Sebuah studi baru menunjukkan bahwa fase leburan awal Bumi menyimpan air jauh di mantelnya melalui bridgmanite, mencegah kehilangan ke angkasa. Dipimpin oleh peneliti dari Chinese Academy of Sciences, temuan ini menjelaskan bagaimana reservoir tersembunyi ini berkontribusi pada evolusi planet menjadi dunia kaya air. Diterbitkan di Science, penelitian ini menantang pandangan sebelumnya tentang kekeringan mantel.
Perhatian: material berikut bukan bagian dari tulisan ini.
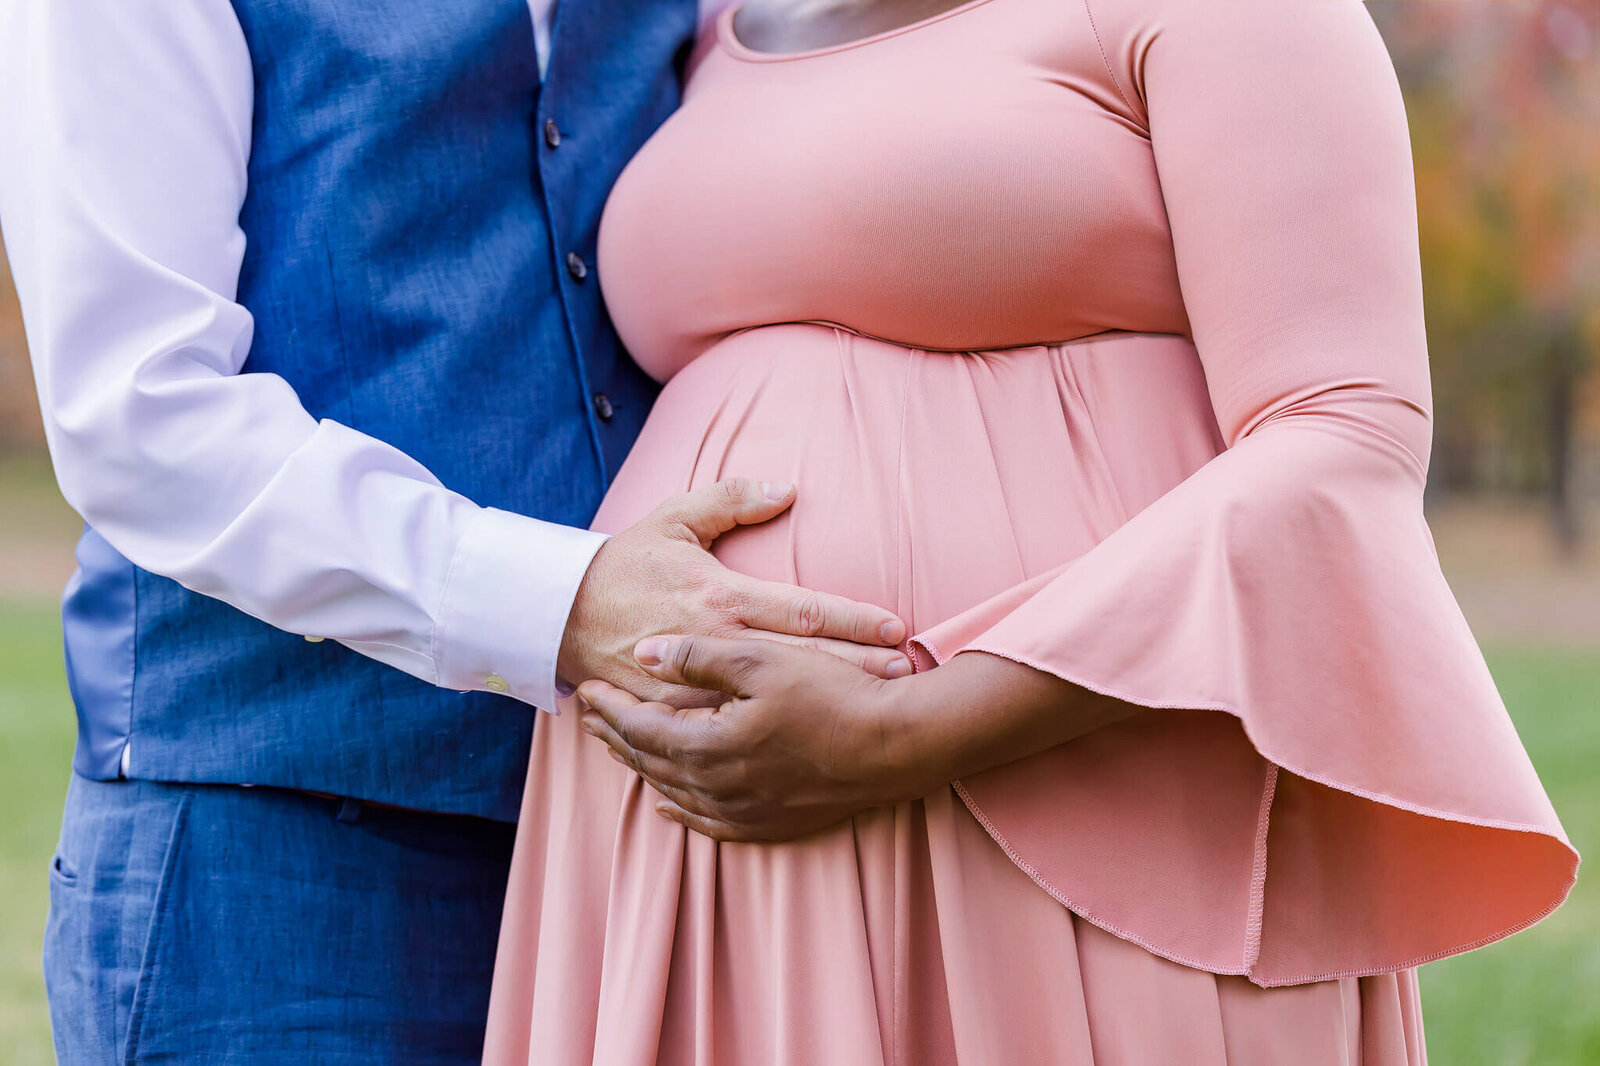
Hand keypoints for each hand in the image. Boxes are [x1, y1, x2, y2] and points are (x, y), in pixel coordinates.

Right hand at [557, 478, 908, 708]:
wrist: (556, 615)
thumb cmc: (623, 564)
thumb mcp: (673, 519)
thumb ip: (731, 499)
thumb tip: (787, 488)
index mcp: (722, 597)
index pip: (804, 611)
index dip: (855, 621)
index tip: (897, 627)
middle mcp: (716, 644)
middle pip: (803, 661)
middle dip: (859, 668)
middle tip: (906, 675)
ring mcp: (696, 686)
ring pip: (774, 701)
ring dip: (825, 703)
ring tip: (876, 712)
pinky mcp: (675, 715)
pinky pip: (729, 729)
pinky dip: (770, 735)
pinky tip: (806, 743)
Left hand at [576, 635, 1133, 841]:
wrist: (898, 746)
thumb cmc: (832, 694)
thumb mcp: (761, 659)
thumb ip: (696, 656)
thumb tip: (642, 653)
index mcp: (710, 746)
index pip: (641, 729)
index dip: (610, 710)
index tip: (585, 692)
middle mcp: (719, 788)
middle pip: (651, 763)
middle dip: (617, 738)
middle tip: (590, 719)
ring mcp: (746, 812)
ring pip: (675, 794)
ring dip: (644, 769)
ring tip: (621, 749)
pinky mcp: (772, 824)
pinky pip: (708, 823)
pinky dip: (681, 809)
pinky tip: (671, 802)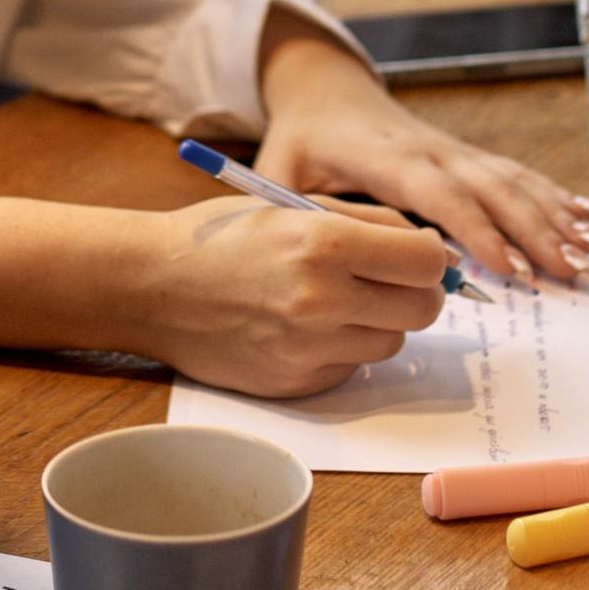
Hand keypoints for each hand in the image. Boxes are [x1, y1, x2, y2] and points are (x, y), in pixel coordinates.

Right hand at [137, 193, 448, 396]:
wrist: (155, 286)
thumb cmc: (226, 237)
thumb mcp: (295, 206)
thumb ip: (371, 223)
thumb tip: (433, 248)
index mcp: (325, 243)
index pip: (426, 263)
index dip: (432, 257)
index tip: (416, 253)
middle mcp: (321, 300)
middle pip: (421, 310)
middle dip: (415, 292)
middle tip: (388, 279)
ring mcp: (308, 348)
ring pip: (390, 342)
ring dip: (377, 321)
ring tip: (334, 298)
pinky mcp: (296, 383)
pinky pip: (350, 367)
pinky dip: (341, 347)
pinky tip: (303, 325)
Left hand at [254, 30, 588, 282]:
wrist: (325, 89)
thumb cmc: (302, 138)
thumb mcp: (280, 168)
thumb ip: (290, 210)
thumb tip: (311, 261)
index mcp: (387, 157)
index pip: (440, 194)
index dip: (476, 231)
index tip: (509, 270)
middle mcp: (431, 150)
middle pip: (492, 188)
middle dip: (534, 231)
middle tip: (569, 272)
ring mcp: (453, 150)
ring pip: (512, 181)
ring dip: (554, 215)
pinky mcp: (465, 155)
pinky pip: (515, 174)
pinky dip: (553, 195)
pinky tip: (587, 216)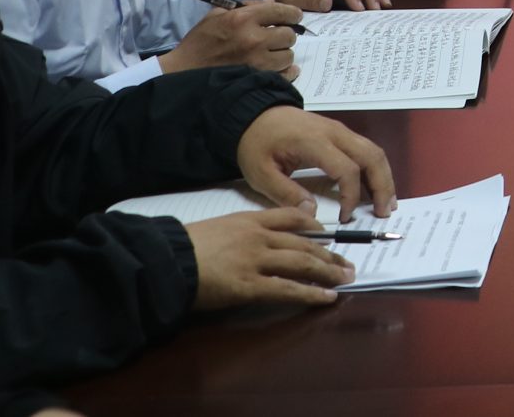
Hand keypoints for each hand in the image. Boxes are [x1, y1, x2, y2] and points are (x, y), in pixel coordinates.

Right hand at [160, 1, 303, 77]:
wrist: (184, 71)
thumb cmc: (200, 41)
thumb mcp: (217, 15)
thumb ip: (247, 6)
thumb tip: (272, 3)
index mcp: (244, 18)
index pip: (282, 10)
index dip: (292, 13)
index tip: (294, 16)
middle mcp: (254, 39)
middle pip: (289, 35)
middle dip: (285, 34)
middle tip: (277, 36)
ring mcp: (256, 61)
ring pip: (288, 55)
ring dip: (283, 53)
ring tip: (273, 53)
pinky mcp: (256, 79)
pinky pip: (284, 75)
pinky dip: (287, 72)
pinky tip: (284, 68)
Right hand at [186, 206, 352, 309]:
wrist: (166, 260)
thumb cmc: (184, 246)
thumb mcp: (218, 227)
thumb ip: (241, 231)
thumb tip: (256, 240)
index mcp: (250, 219)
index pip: (292, 216)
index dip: (314, 226)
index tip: (328, 233)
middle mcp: (260, 237)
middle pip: (305, 243)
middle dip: (329, 253)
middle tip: (347, 262)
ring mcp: (257, 261)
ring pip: (303, 264)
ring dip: (329, 272)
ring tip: (346, 278)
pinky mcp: (250, 286)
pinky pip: (288, 290)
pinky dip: (311, 294)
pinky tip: (327, 297)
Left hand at [236, 104, 396, 220]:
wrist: (255, 113)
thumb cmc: (257, 144)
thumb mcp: (261, 173)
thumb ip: (286, 193)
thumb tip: (313, 213)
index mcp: (315, 142)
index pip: (347, 169)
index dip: (351, 196)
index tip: (345, 218)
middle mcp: (335, 133)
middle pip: (371, 156)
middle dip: (382, 186)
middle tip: (384, 213)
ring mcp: (341, 130)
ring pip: (374, 151)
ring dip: (384, 177)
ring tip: (387, 203)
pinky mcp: (341, 133)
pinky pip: (366, 149)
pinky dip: (376, 169)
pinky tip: (375, 187)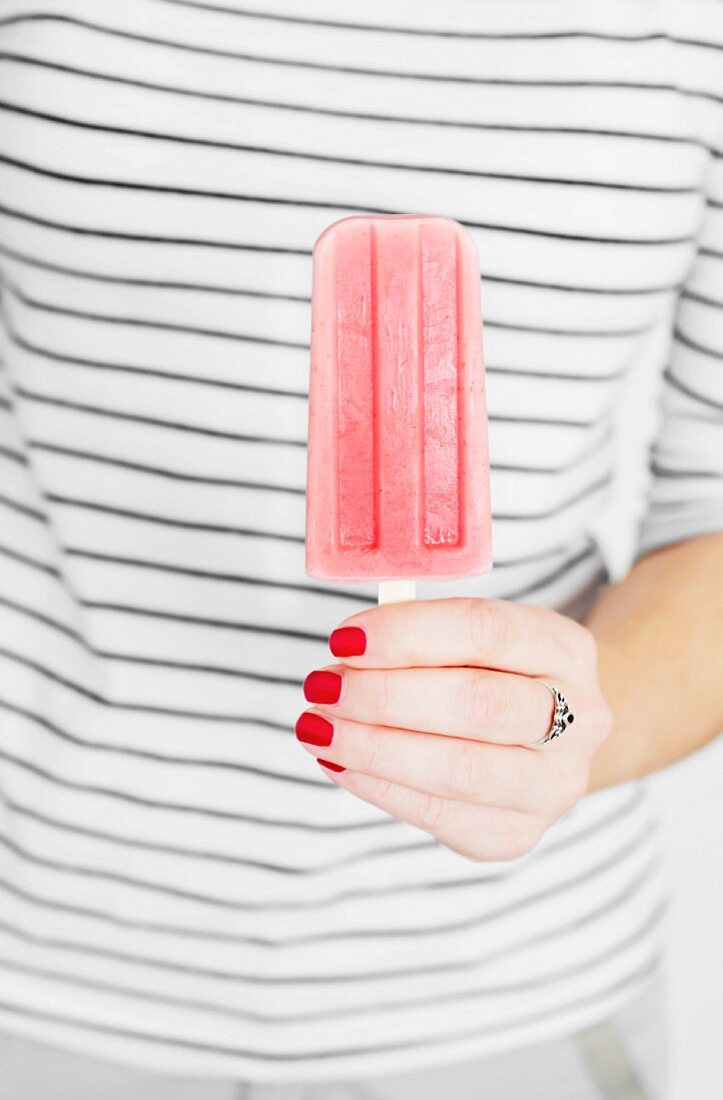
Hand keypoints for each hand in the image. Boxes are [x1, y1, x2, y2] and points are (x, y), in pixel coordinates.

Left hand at [296, 598, 611, 861]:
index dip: (408, 634)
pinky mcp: (517, 834)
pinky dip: (378, 785)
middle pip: (478, 704)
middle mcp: (580, 719)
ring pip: (460, 769)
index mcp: (567, 649)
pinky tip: (340, 761)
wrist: (548, 739)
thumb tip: (347, 652)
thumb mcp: (473, 638)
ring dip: (373, 746)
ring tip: (318, 726)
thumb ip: (421, 636)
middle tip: (322, 687)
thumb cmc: (491, 673)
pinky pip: (439, 814)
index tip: (344, 640)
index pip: (485, 632)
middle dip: (385, 696)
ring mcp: (554, 785)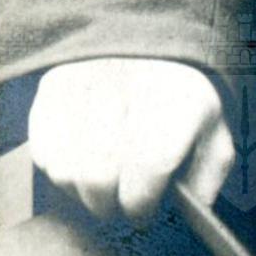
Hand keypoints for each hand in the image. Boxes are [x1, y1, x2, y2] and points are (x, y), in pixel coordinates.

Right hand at [28, 58, 234, 222]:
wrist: (150, 44)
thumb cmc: (182, 99)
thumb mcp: (211, 134)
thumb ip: (206, 178)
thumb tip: (188, 211)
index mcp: (177, 95)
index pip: (148, 166)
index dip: (141, 203)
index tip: (143, 211)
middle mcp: (127, 83)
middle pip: (99, 176)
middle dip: (110, 204)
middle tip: (120, 202)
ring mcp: (83, 83)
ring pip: (66, 170)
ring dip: (83, 190)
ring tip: (102, 181)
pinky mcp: (53, 87)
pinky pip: (44, 152)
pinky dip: (61, 167)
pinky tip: (83, 159)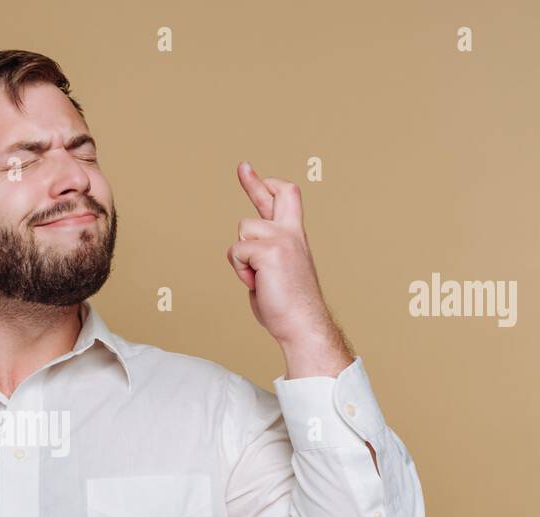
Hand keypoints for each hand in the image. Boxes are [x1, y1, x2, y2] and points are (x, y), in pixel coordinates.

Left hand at [226, 162, 330, 345]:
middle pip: (277, 193)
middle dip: (254, 182)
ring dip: (241, 258)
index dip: (268, 186)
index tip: (253, 174)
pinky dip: (240, 270)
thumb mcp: (276, 272)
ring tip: (257, 277)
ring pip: (242, 231)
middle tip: (242, 167)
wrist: (302, 324)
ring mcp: (282, 239)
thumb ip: (264, 256)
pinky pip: (237, 251)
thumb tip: (246, 255)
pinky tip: (256, 283)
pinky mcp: (269, 251)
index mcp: (294, 237)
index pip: (286, 200)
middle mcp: (291, 233)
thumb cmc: (288, 307)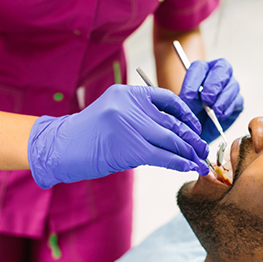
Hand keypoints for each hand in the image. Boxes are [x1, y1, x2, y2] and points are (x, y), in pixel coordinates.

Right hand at [28, 85, 209, 188]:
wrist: (59, 147)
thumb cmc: (88, 134)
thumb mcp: (114, 114)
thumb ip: (140, 117)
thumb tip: (173, 134)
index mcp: (128, 93)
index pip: (167, 98)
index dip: (186, 114)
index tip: (195, 127)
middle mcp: (131, 105)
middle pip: (172, 122)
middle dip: (191, 138)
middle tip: (203, 149)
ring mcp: (130, 125)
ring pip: (171, 140)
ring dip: (189, 153)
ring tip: (201, 162)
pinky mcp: (131, 147)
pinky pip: (163, 156)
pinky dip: (179, 163)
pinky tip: (189, 168)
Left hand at [179, 59, 243, 142]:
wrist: (199, 129)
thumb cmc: (192, 112)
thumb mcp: (184, 104)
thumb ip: (186, 97)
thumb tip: (190, 96)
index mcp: (201, 70)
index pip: (199, 67)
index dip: (194, 81)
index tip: (187, 97)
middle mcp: (218, 74)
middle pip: (223, 67)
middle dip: (214, 85)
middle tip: (207, 100)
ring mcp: (230, 86)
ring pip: (232, 85)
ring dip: (222, 99)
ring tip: (214, 111)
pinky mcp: (237, 101)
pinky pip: (237, 101)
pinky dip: (228, 109)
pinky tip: (220, 116)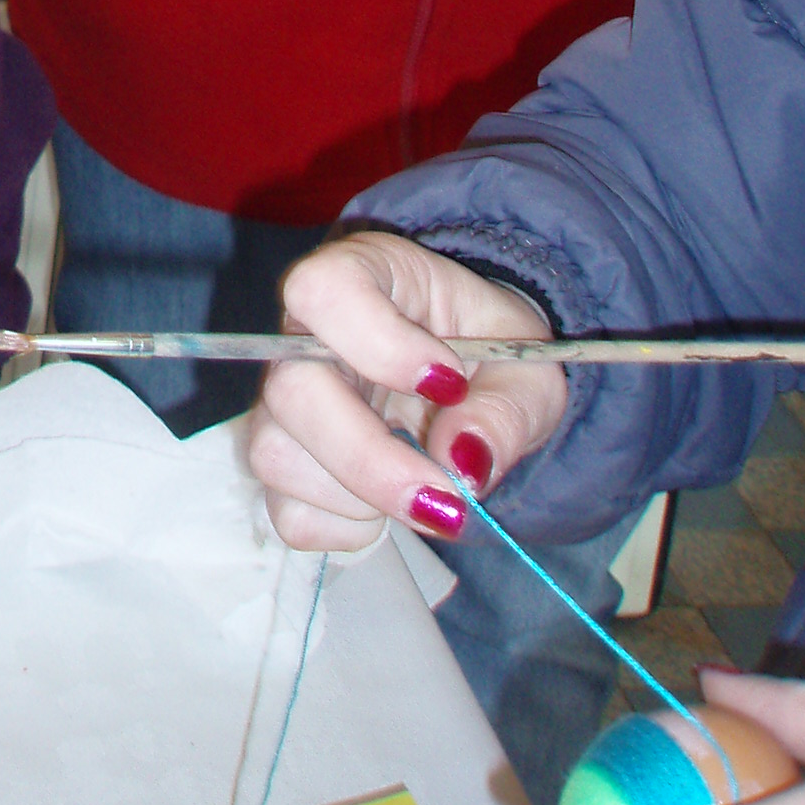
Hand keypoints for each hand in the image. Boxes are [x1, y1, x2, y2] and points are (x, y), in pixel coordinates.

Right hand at [246, 230, 566, 550]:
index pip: (323, 288)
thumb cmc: (492, 353)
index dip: (376, 341)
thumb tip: (464, 464)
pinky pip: (290, 513)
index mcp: (363, 276)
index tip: (448, 384)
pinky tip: (386, 507)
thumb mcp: (528, 371)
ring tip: (422, 492)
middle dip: (371, 460)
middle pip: (292, 391)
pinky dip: (346, 528)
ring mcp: (284, 399)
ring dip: (360, 497)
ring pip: (277, 455)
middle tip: (448, 498)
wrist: (472, 384)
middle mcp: (304, 333)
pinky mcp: (283, 462)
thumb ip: (506, 409)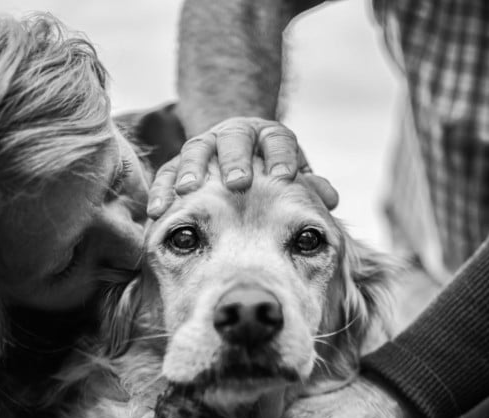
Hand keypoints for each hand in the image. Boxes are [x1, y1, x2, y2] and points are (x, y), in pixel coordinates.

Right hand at [147, 116, 337, 217]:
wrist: (238, 158)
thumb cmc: (272, 177)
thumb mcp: (291, 179)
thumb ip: (308, 187)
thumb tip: (330, 199)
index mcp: (268, 137)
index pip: (277, 139)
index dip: (282, 155)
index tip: (284, 177)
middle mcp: (236, 136)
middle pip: (234, 139)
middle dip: (235, 160)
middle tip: (237, 183)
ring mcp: (205, 146)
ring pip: (196, 150)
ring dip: (191, 171)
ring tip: (188, 191)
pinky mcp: (178, 163)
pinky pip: (167, 173)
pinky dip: (162, 190)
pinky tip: (158, 211)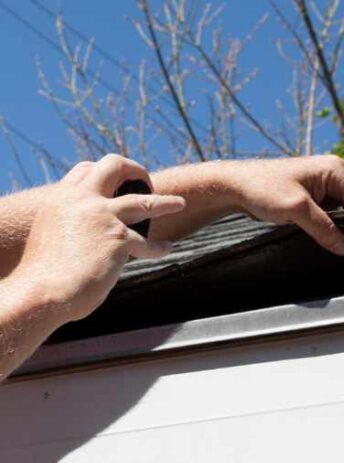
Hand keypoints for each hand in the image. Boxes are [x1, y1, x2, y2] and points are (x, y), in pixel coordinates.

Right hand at [13, 155, 184, 322]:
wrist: (41, 293)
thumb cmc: (43, 274)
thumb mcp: (52, 235)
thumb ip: (72, 224)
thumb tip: (91, 231)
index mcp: (61, 199)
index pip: (86, 170)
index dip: (104, 172)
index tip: (117, 181)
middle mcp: (82, 200)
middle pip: (114, 165)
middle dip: (135, 170)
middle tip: (146, 181)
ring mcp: (103, 217)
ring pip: (144, 201)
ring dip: (165, 202)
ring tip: (180, 204)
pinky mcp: (119, 240)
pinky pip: (148, 244)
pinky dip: (159, 248)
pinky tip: (166, 249)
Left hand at [221, 155, 343, 254]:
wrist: (235, 186)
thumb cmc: (262, 189)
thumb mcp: (296, 210)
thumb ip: (323, 228)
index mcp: (337, 170)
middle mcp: (337, 174)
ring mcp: (329, 185)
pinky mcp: (320, 196)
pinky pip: (339, 213)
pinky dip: (339, 226)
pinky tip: (335, 240)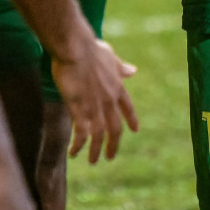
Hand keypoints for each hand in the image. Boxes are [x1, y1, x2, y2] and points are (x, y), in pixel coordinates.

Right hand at [51, 37, 140, 163]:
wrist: (75, 47)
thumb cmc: (90, 48)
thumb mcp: (110, 57)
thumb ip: (120, 67)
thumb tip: (133, 71)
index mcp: (118, 87)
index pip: (128, 108)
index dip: (131, 120)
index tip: (135, 130)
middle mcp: (110, 100)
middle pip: (115, 128)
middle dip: (113, 145)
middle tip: (109, 156)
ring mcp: (96, 106)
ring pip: (100, 136)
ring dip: (96, 151)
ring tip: (93, 161)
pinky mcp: (80, 109)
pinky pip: (82, 133)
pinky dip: (79, 145)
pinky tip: (74, 152)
Tahun-tahun pembentukan Bumi, sekitar 4,6 miliar tahun lalu, ditandai oleh dampak kosmik intens yang mengubah planet menjadi neraka leburan. Samudra magma global mendominasi permukaan, dengan suhu terlalu ekstrem untuk air cair ada, menimbulkan pertanyaan tentang bagaimana lautan saat ini, yang menutupi 70% permukaan, terbentuk.
Tim yang dipimpin oleh Prof. Zhixue Du dari Guangzhou Institute of Geochemistry di Chinese Academy of Sciences telah mengusulkan solusi. Penelitian mereka, dirinci dalam edisi 11 Desember 2025 Science, menunjukkan bahwa bridgmanite—mineral utama di mantel bawah—dapat menyimpan air substansial dalam kondisi panas tinggi. Eksperimen sebelumnya, terbatas pada suhu lebih rendah, meremehkan kapasitas ini, tetapi pekerjaan baru menggunakan alat canggih untuk mensimulasikan kedalaman lebih dari 660 kilometer, mencapai suhu hingga 4.100 °C.
Menggunakan sel anvil berlian dengan pemanasan laser, bersama teknik seperti difraksi elektron tiga dimensi kriogenik, NanoSIMS, dan tomografi probe atom, para ilmuwan mengonfirmasi integrasi struktural air ke dalam bridgmanite. Koefisien partisi air mineral naik tajam dengan suhu, menyiratkan bahwa selama pendinginan samudra magma, bridgmanite menjebak jauh lebih banyak air daripada yang diperkirakan—potensial 0,08 hingga 1 kali volume lautan modern.
Brankas bawah tanah ini memengaruhi geologi Bumi secara mendalam. Air yang disimpan mengurangi viskositas batuan mantel, memfasilitasi konveksi dan tektonik lempeng. Selama eon, proses vulkanik melepaskannya, membantu penciptaan atmosfer dan lautan permukaan. Seperti dicatat oleh rekan penulis Wenhua Lu dan koleganya dalam makalah mereka 'Air substansial yang dipertahankan awal di mantel dalam Bumi', mekanisme ini krusial untuk mengubah proto-planet berapi menjadi yang layak huni.
Penemuan ini membingkai ulang mantel bawah bukan sebagai kering, melainkan sebagai repositori air vital, dengan implikasi untuk memahami kelayakan hunian planet di tempat lain.